### What the task requires
For each entry below, please return its exact wording and leave out any picture.

[Page-level text extractions]
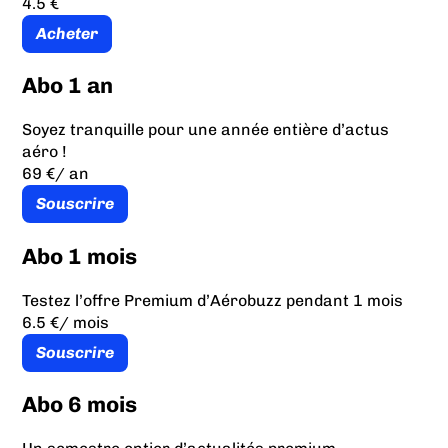
4.5 €
Acheter
Abo 1 an
Soyez tranquille pour une année entière d’actus
aéro !
69 €
/ an
Souscrire
Abo 1 mois
Testez l’offre Premium d’Aérobuzz pendant 1 mois
6.5 €
/ mois
Souscrire
Abo 6 mois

### Your response
4.5 €
Acheter
Abo 1 an
Soyez tranquille pour une année entière d’actus
aéro !
69 €
/ an
Souscrire
Abo 1 mois
Testez l’offre Premium d’Aérobuzz pendant 1 mois
6.5 €
/ mois
Souscrire
Abo 6 mois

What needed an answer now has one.